:: Listed entries ::
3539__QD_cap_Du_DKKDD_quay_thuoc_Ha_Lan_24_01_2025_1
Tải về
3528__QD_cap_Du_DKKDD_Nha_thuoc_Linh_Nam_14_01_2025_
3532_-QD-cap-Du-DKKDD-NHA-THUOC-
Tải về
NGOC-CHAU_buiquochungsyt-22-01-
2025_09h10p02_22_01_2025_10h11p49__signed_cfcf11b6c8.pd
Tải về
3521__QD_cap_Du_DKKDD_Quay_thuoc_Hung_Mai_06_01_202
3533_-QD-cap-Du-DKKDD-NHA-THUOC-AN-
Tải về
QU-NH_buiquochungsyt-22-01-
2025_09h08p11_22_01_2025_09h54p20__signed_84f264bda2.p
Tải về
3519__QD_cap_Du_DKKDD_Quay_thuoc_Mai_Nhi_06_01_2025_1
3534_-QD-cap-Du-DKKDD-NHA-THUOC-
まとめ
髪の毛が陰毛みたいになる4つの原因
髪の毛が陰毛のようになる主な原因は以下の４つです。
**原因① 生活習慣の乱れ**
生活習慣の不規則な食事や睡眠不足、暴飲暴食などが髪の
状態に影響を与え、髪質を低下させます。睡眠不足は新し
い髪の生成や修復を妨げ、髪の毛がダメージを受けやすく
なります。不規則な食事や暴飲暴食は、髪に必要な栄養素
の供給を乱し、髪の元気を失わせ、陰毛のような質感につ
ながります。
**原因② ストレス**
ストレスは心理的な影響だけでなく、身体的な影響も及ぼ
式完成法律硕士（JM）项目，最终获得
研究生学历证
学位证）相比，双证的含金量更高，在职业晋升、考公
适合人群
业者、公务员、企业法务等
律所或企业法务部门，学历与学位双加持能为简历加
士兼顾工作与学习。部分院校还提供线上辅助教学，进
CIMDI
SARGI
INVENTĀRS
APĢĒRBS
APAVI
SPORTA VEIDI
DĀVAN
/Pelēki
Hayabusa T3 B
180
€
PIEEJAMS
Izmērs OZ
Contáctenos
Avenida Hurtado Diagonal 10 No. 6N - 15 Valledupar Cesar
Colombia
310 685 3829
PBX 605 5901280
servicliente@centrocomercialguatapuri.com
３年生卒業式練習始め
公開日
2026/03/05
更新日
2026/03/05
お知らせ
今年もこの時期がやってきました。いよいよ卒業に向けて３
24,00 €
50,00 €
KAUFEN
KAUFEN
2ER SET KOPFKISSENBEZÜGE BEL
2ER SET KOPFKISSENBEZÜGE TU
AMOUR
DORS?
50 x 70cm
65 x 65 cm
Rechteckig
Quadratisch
:::
• _What to work on_: Show the lines where the word "KOPFKISSENBEZÜGE" appears in the entries.

• _Task response_:
2ER SET KOPFKISSENBEZÜGE BEL
2ER SET KOPFKISSENBEZÜGE TU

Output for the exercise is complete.